JawaPos.com – Direktur Utama PT Bank Rakyat Indonesia Tbk (BBRI) Sunarso mengaku, krisis yang saat ini terjadi merupakan krisis terberat dibandingkan krisis yang terjadi pada tahun-tahun sebelumnya. Seperti diketahui, Indonesia telah melalui beberapa fase krisis, di antaranya tahun 1998, 2008, dan 2013.
“Kalau yang sudah segenerasi saya mungkin sudah merasakan empat kali krisis, dan tidak ada yang seberat yang hari ini dihadapi,” ujarnya dalam konferensi pers virtual, Rabu (26/8).
Sunarso bercerita, pada 1998 silam merupakan krisis yang disebabkan oleh gejolak nilai tukar. Mulai dari Korea Selatan merembet ke Thailand, kemudian ke Malaysia hingga akhirnya Indonesia.
Di Indonesia sendiri yang dikatakan krisis moneter, kemudian berubah menjadi krisis ekonomi, hingga sosial dan politik serta dikatakan sebagai krisis multidimensional. Pada saat itu, kata dia, nilai tukar Rupiah terhadap dolar AS terjun minus 540 persen, CAR perbankan minus 15,7 persen, NPL melonjak 48,6 persen.
“Tetapi yang paling kena hantam adalah korporasi yang akarnya tidak kuat,” imbuhnya.

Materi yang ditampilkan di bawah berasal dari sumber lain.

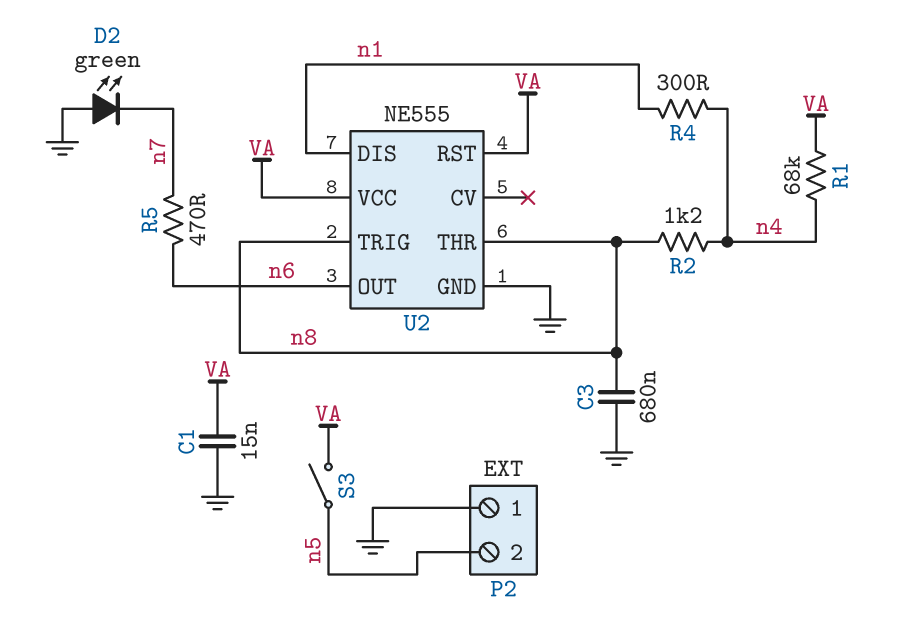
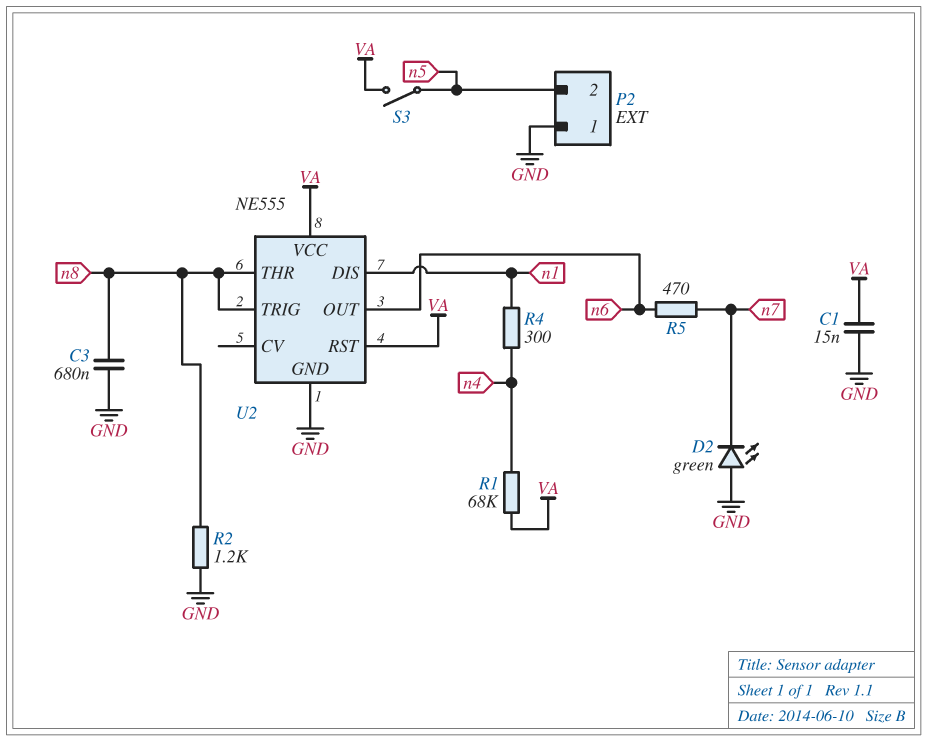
R2: 1.2k (n4, n8) -> 1.2k (GND, n8)

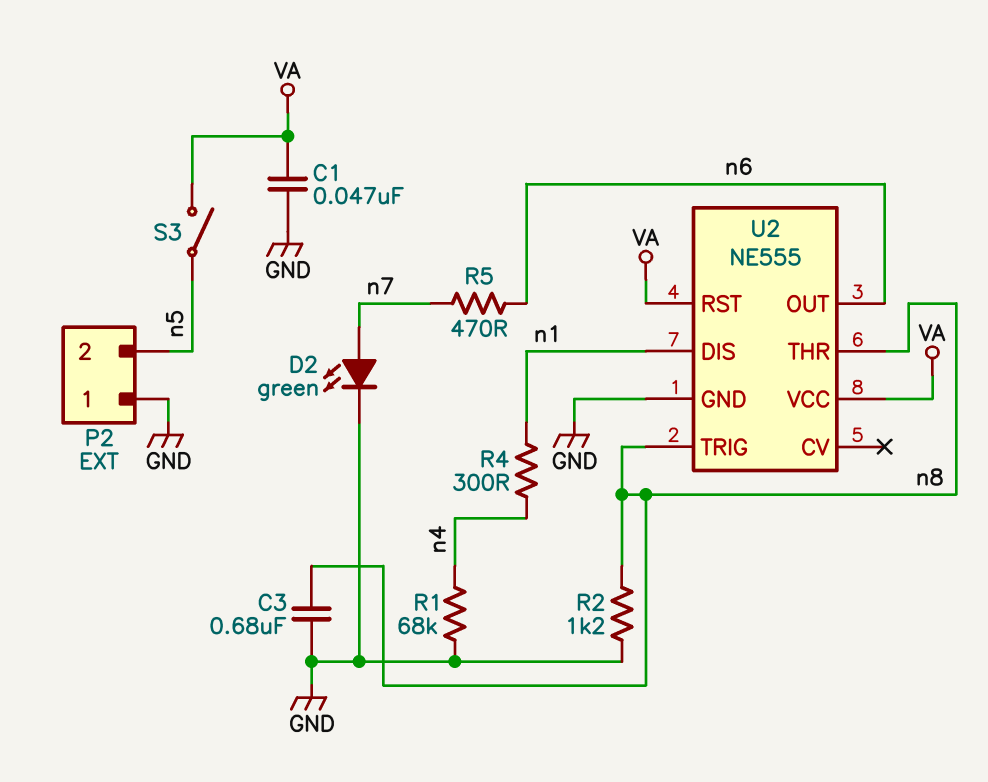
C1: 15nF (GND, VA) -> 47nF (GND, VA)
D2: LED green (A GND, K n7) -> LED green (A n7, K GND)
R1: 68k (VA, n4) -> 68k (GND, n4)

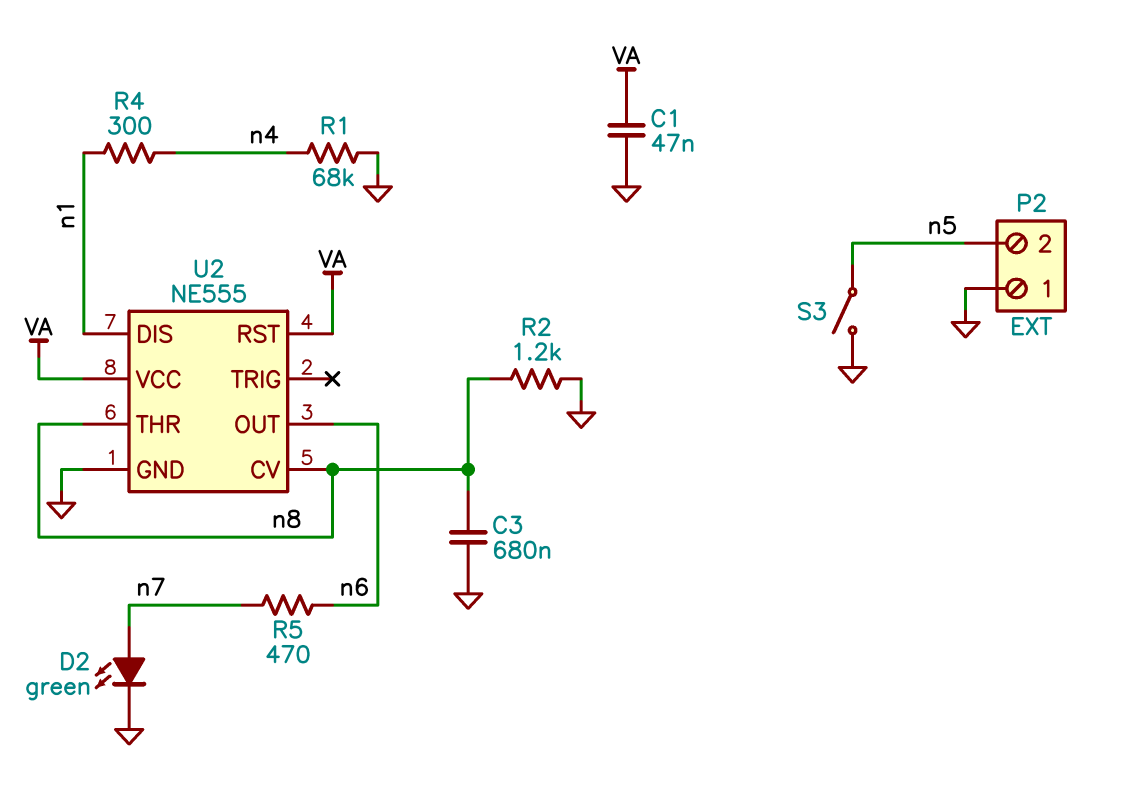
S3: switch (VA, n5) -> switch (GND, n5)
U2 pin CV: none -> n8
U2 pin TRIG: n8 -> none

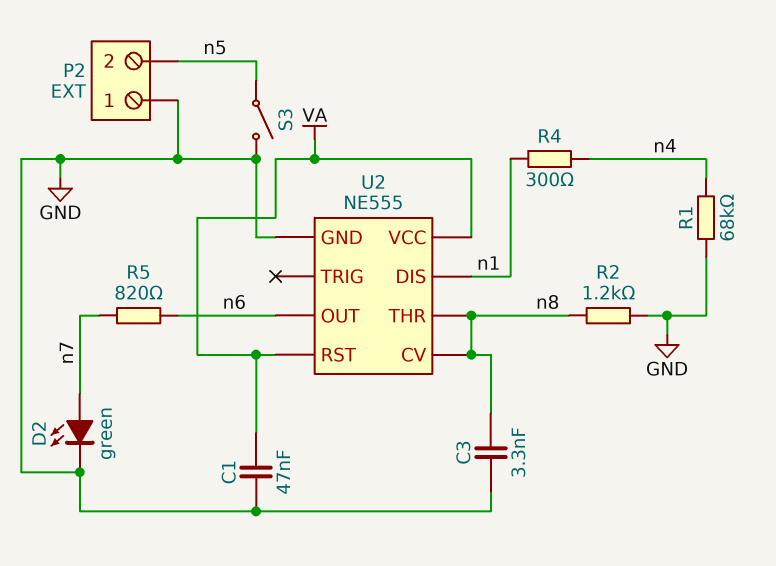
C3: 680nF (GND, n8) -> 3.3nF (GND, n8)
R5: 470 (n6, n7) -> 820 (n6, n7)

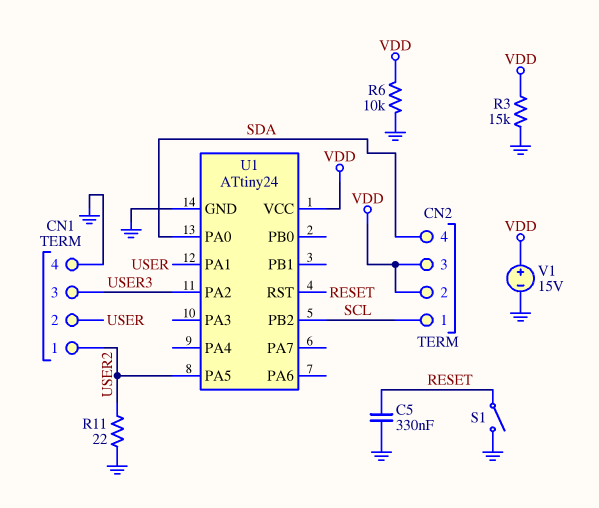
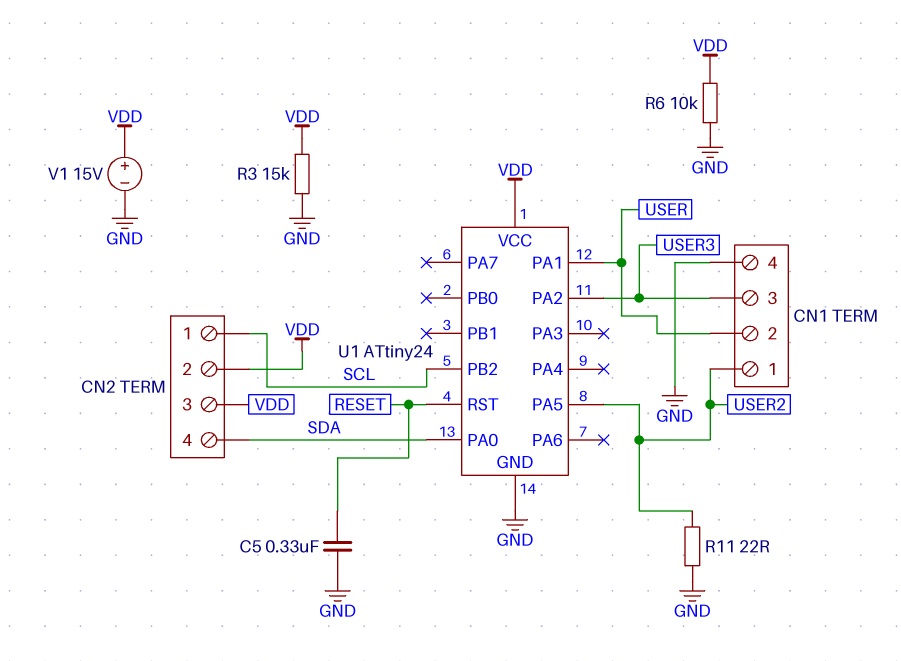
S1: switch (GND, RESET) -> none

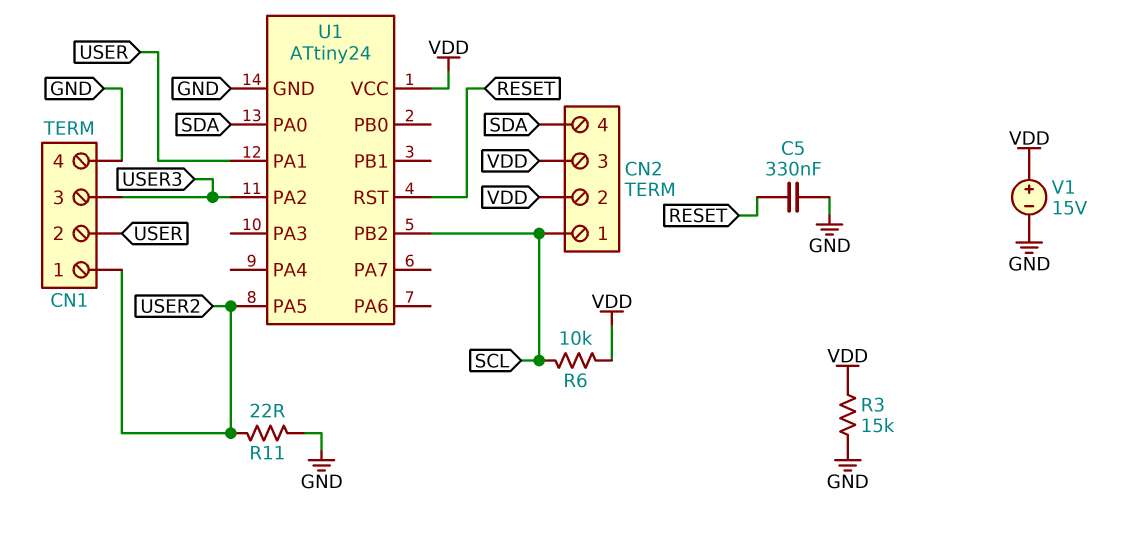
R6: 10k (GND, VDD) -> 10k (SCL, VDD)

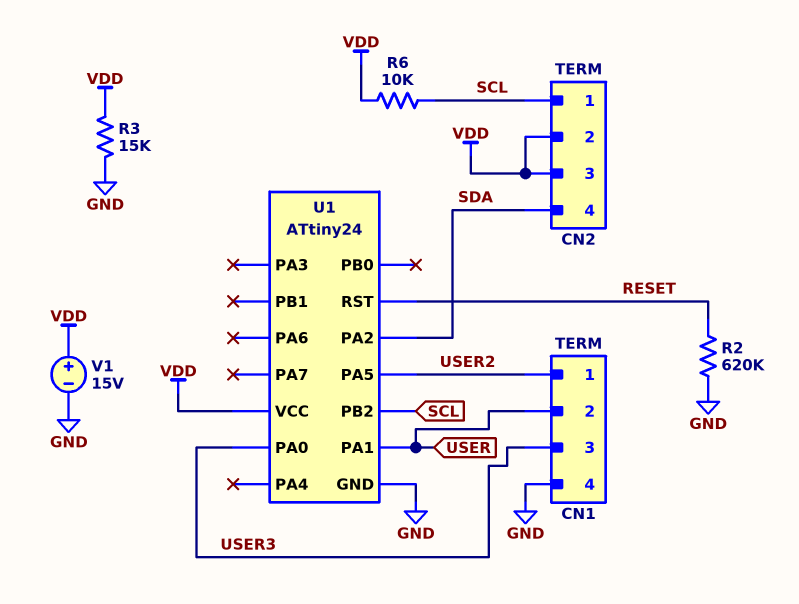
C5: 330nF (GND, RESET) -> none
R2: none -> 620k (GND, RESET)
R11: 22 (GND, USER2) -> none
U1 pin PA0: SDA -> USER3
U1 pin PA2: USER3 -> SDA

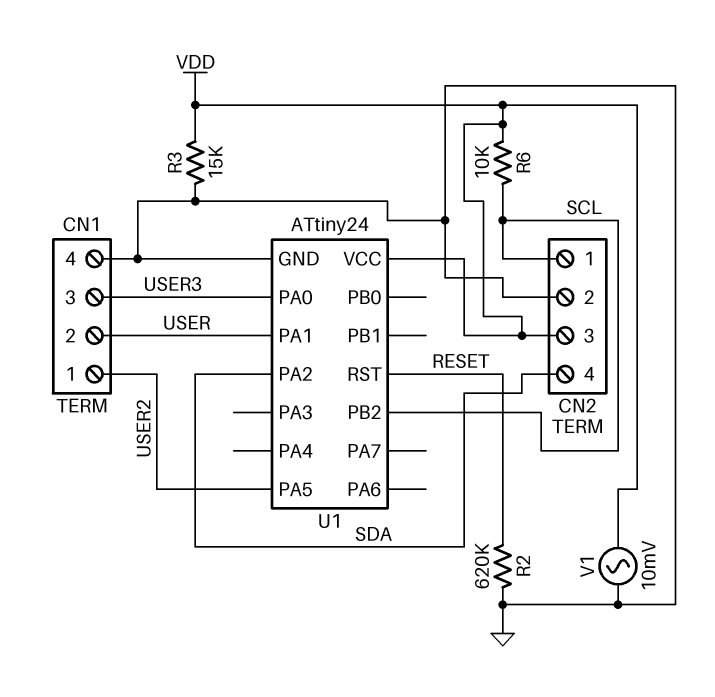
CN2 pin 2: VDD -> GND
V1: 15V (plus VDD, minus GND) -> AC 10mV (GND, VDD)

Kemudian, pada 2008 krisis yang melanda disebabkan oleh kegagalan korporasi besar di Amerika Serikat dan terimbas ke nilai mata uang lalu merembet pada suku bunga dan inflasi. Namun, yang paling terkena dampaknya segmen korporasi dimana saat itu risiko perbankan justru membaik dengan posisi NPL 3,2 persen dan CAR 16,8 persen.
Terjadinya krisis pada 2013 pun dipicu oleh kegagalan eksternal yakni salah satu negara di Eropa. Kegagalan tersebut berasal dari kegagalan bayar utang oleh negara yang terhantam adalah nilai tukar, suku bunga, dan inflasi. Saat itu CAR perbankan masih sangat baik yakni 18,2 persen dan NPL juga masih terjaga di kisaran 1,77 persen.
“Dari semua ini lagi-lagi yang kena adalah korporasi,” imbuhnya.
Namun, krisis yang terjadi tahun ini berbeda dari yang sebelumnya. Pandemi Covid-19 yang belum ditemukan obat ini membatasi bahkan menghentikan aktivitas masyarakat. Sehingga, membuat ekonomi terkontraksi.
“Bagi kami di BRI, ini krisis paling berat karena nasabahnya 80 persen UMKM. Krisis sebelumnya transmisi ke UMKM lama dan jauh, berbeda dari yang sekarang,” ucapnya.
Sunarso menyampaikan, saat krisis sebelumnya depresiasi nilau tukar tidak berdampak pada UMKM scara langsung. Namun, pemberlakuan Pembatasan Sosial Berskala Besar (PSBB) saat krisis akibat Covid-19 ini langsung memukul kegiatan ekonomi pelaku usaha kecil, seperti pedagang.
Tapi begitu juga sebaliknya, pemulihan ekonominya juga diyakini lebih cepat setelah adanya pelonggaran kebijakan PSBB. “Begitu PSBB dibuka, banyak orang yang lewat, ya dia jualan lagi, ya dia hidup lagi,” imbuhnya.